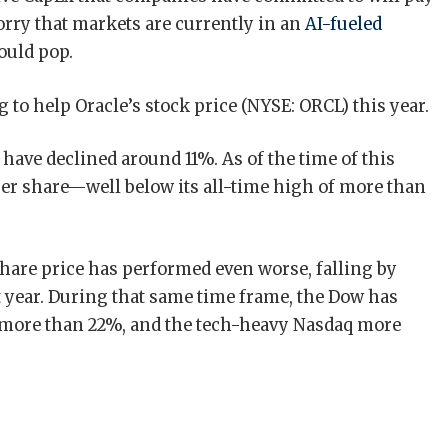
orry that markets are currently in an
AI-fueled
ould pop.
to help Oracle’s stock price (NYSE: ORCL) this year.
have declined around 11%. As of the time of this
per share—well below its all-time high of more than
share price has performed even worse, falling by
t year. During that same time frame, the Dow has
 more than 22%, and the tech-heavy Nasdaq more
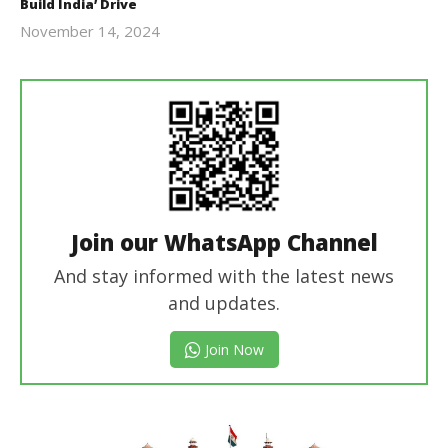
Build India’ Drive
November 14, 2024
Revoi
Join our WhatsApp Channel
And stay informed with the latest news
and updates.
Join Now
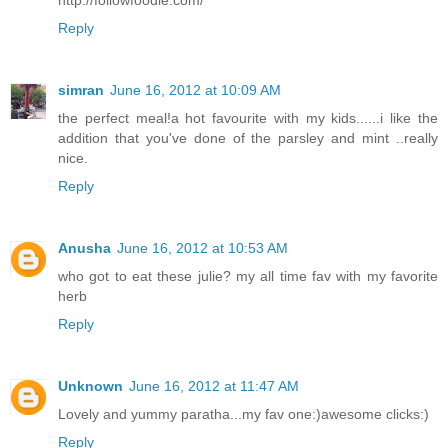
http://followfoodie.com/
Reply
simran
June 16, 2012 at 10:09 AM
the perfect meal!a hot favourite with my kids......i like the
addition that you've done of the parsley and mint ..really
nice.
Reply
Anusha
June 16, 2012 at 10:53 AM
who got to eat these julie? my all time fav with my favorite
herb
Reply
Unknown
June 16, 2012 at 11:47 AM
Lovely and yummy paratha...my fav one:)awesome clicks:)
Reply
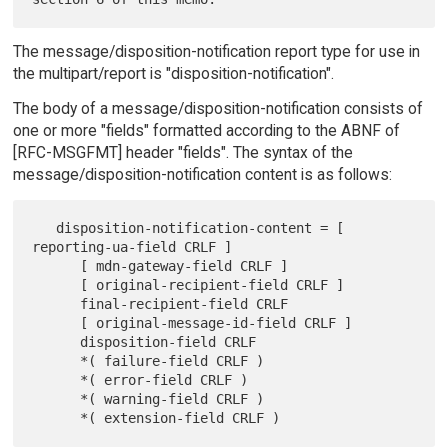
The message/disposition-notification report type for use in
the multipart/report is "disposition-notification".
The body of a message/disposition-notification consists of
one or more "fields" formatted according to the ABNF of
[RFC-MSGFMT] header "fields". The syntax of the
message/disposition-notification content is as follows:
   disposition-notification-content = [ 
reporting-ua-field CRLF ]

      [ mdn-gateway-field CRLF ]

      [ original-recipient-field CRLF ]

      final-recipient-field CRLF

      [ original-message-id-field CRLF ]

      disposition-field CRLF

      *( failure-field CRLF )

      *( error-field CRLF )

      *( warning-field CRLF )
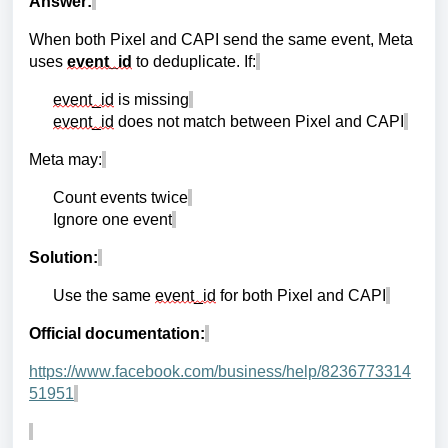
Answer:
When both Pixel and CAPI send the same event, Meta
uses
event_id
to deduplicate. If:
event_id
is missing
event_id
does not match between Pixel and CAPI
Meta may:
Count events twice
Ignore one event
Solution:
Use the same
event_id
for both Pixel and CAPI
Official documentation:
https://www.facebook.com/business/help/8236773314
51951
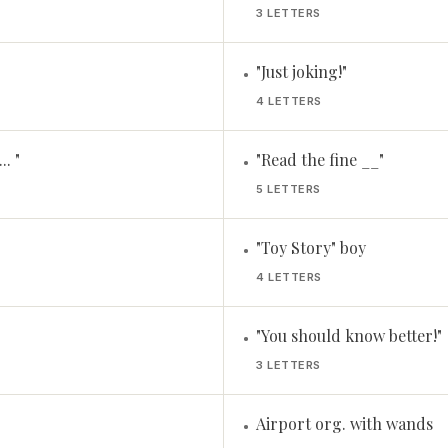
3 LETTERS
"Just joking!"
•
4 LETTERS
.. "
"Read the fine __"
•
5 LETTERS
"Toy Story" boy
•
4 LETTERS
"You should know better!"
•
3 LETTERS
Airport org. with wands
•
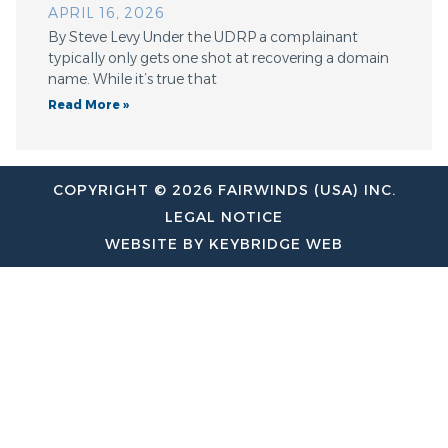
APRIL 16, 2026
By Steve Levy Under the UDRP a complainant
typically only gets one shot at recovering a domain
name. While it’s true that
Read More »
COPYRIGHT © 2026 FAIRWINDS (USA) INC.
LEGAL NOTICE
WEBSITE BY KEYBRIDGE WEB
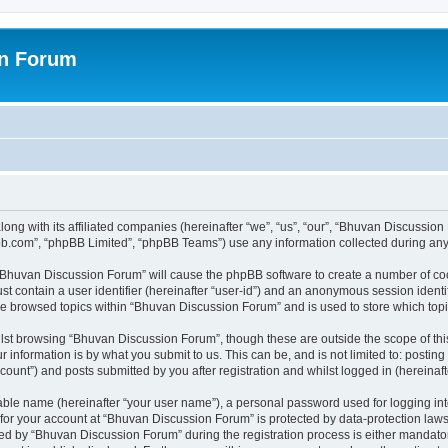
on Forum
ong with its affiliated companies (hereinafter “we”, “us”, “our”, “Bhuvan Discussio
pbb.com”, “phpBB Limited”, “phpBB Teams”) use any information collected during any 
g “Bhuvan Discussion Forum” will cause the phpBB software to create a number of coo
st contain a user identifier (hereinafter “user-id”) and an anonymous session identif
ave browsed topics within “Bhuvan Discussion Forum” and is used to store which to
lst browsing “Bhuvan Discussion Forum”, though these are outside the scope of thi
 information is by what you submit to us. This can be, and is not limited to: posti
unt”) and posts submitted by you after registration and whilst logged in (hereinafte
iable name (hereinafter “your user name”), a personal password used for logging in
n for your account at “Bhuvan Discussion Forum” is protected by data-protection laws
 by “Bhuvan Discussion Forum” during the registration process is either mandatory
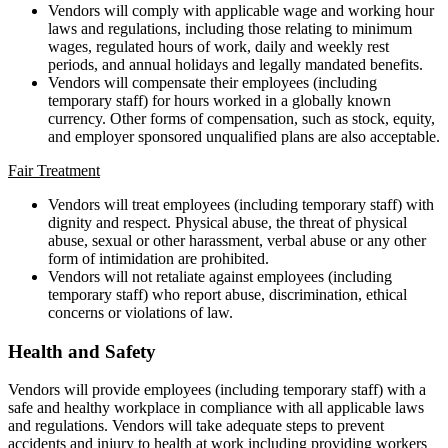
Vendors will comply with applicable wage and working hour
laws and regulations, including those relating to minimum
wages, regulated hours of work, daily and weekly rest
periods, and annual holidays and legally mandated benefits.
Vendors will compensate their employees (including
temporary staff) for hours worked in a globally known
currency. Other forms of compensation, such as stock, equity,
and employer sponsored unqualified plans are also acceptable.
Fair Treatment
Vendors will treat employees (including temporary staff) with
dignity and respect. Physical abuse, the threat of physical
abuse, sexual or other harassment, verbal abuse or any other
form of intimidation are prohibited.
Vendors will not retaliate against employees (including
temporary staff) who report abuse, discrimination, ethical
concerns or violations of law.
Health and Safety
Vendors will provide employees (including temporary staff) with a
safe and healthy workplace in compliance with all applicable laws
and regulations. Vendors will take adequate steps to prevent
accidents and injury to health at work including providing workers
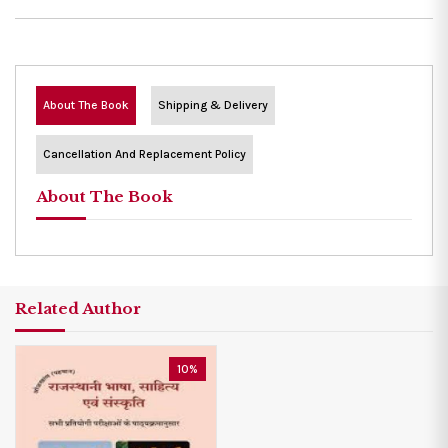
About The Book
Shipping & Delivery
Cancellation And Replacement Policy
About The Book
Related Author
10%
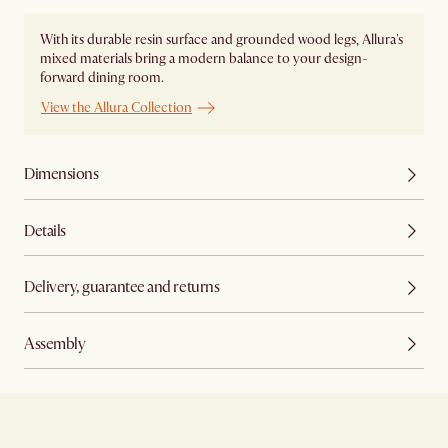
With its durable resin surface and grounded wood legs, Allura's
mixed materials bring a modern balance to your design-
forward dining room.
View the Allura Collection
Dimensions
Details
Delivery, guarantee and returns
Assembly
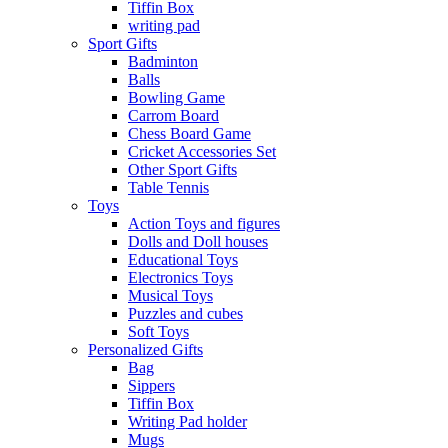
Tiffin Box
writing pad
Sport Gifts
Badminton
Balls
Bowling Game
Carrom Board
Chess Board Game
Cricket Accessories Set
Other Sport Gifts
Table Tennis
Toys
Action Toys and figures
Dolls and Doll houses
Educational Toys
Electronics Toys
Musical Toys
Puzzles and cubes
Soft Toys
Personalized Gifts
Bag
Sippers
Tiffin Box
Writing Pad holder
Mugs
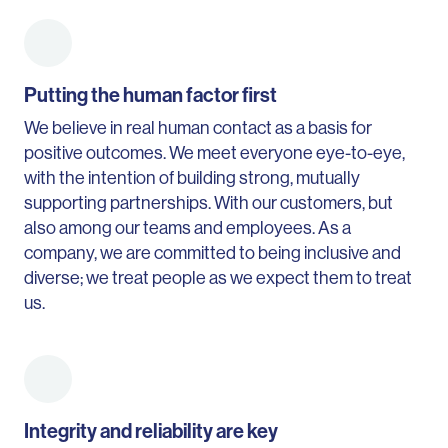
Putting the human factor first
We believe in real human contact as a basis for
positive outcomes. We meet everyone eye-to-eye,
with the intention of building strong, mutually
supporting partnerships. With our customers, but
also among our teams and employees. As a
company, we are committed to being inclusive and
diverse; we treat people as we expect them to treat
us.
Integrity and reliability are key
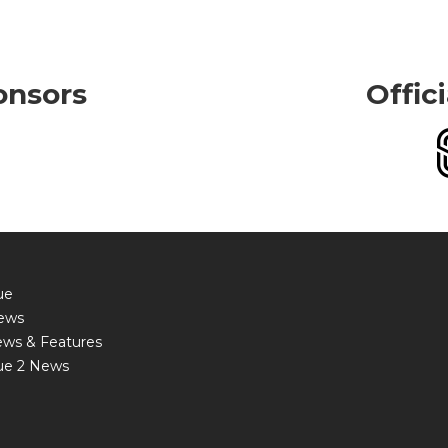
onsors
Offic
ue
ews
ews & Features
ue 2 News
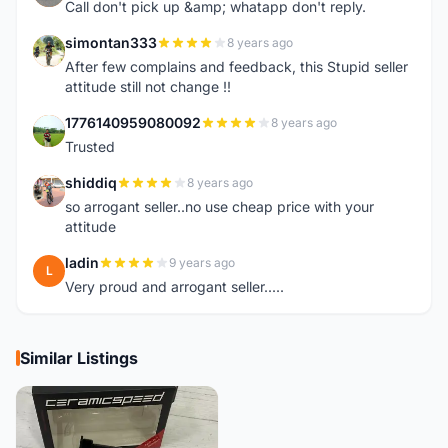
Call don't pick up &amp; whatapp don't reply.
simontan333
8 years ago
S
After few complains and feedback, this Stupid seller
attitude still not change !!
1776140959080092
8 years ago
1
Trusted
shiddiq
8 years ago
S
so arrogant seller..no use cheap price with your
attitude
ladin
9 years ago
L
Very proud and arrogant seller.....
Similar Listings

------

> EXERCISE DIRECTIONS: Pull out each line above that contains the string "same". Case matters.

> WRITTEN ANSWER:
t year. During that same time frame, the Dow has
When both Pixel and CAPI send the same event, Meta
Use the same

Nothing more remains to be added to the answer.